How have all the factors above been brought together to estimate a fair value?
  • The analysts have a consensus price target of A$1.84 for Appen based on their expectations of its future earnings growth, profit margins and other risk factors. However, there is a degree of disagreement amongst analysts, with the most bullish reporting a price target of A$2.7, and the most bearish reporting a price target of just A$0.55.
  • In order for you to agree with the analyst's consensus, you'd need to believe that by 2028, revenues will be $307.4 million, earnings will come to $3.5 million, and it would be trading on a PE ratio of 144.0x, assuming you use a discount rate of 8.2%.
  • Given the current share price of A$1.18, the analyst price target of A$1.84 is 35.9% higher.
  • We always encourage you to reach your own conclusions though. So sense check these analyst numbers against your own assumptions and expectations based on your understanding of the business and what you believe is probable.

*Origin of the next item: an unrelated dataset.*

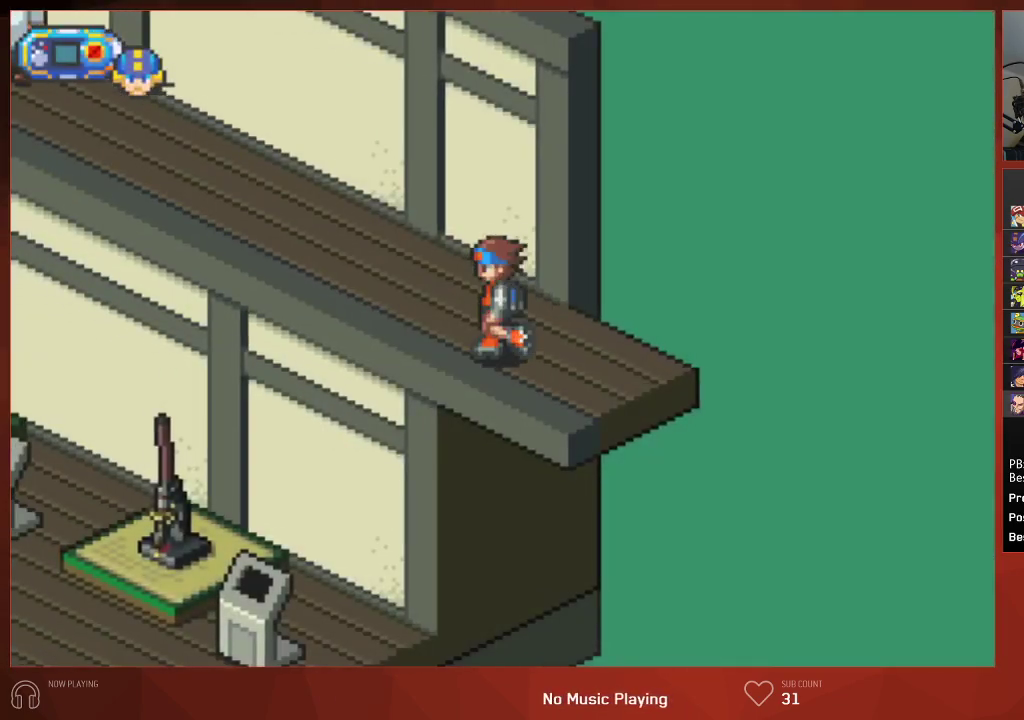
{"buttons": ["CIRCLE", "DPAD_LEFT"], "left_stick": "center", "right_stick": "center", "events": []}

How well do narratives help inform your perspective?

Disclaimer

AnalystConsensusTarget is a tool utilizing a Large Language Model (LLM) that ingests data on consensus price targets, forecasted revenue and earnings figures, as well as the transcripts of earnings calls to produce qualitative analysis. The narratives produced by AnalystConsensusTarget are general in nature and are based solely on analyst data and publicly-available material published by the respective companies. These scenarios are not indicative of the company's future performance and are exploratory in nature. Simply Wall St has no position in the company(s) mentioned. Simply Wall St may provide the securities issuer or related entities with website advertising services for a fee, on an arm's length basis. These relationships have no impact on the way we conduct our business, the content we host, or how our content is served to users. The price targets and estimates used are consensus data, and do not constitute a recommendation to buy or sell any stock, and they do not take account of your objectives, or your financial situation. Note that AnalystConsensusTarget's analysis may not factor in the latest price-sensitive company announcements or qualitative material.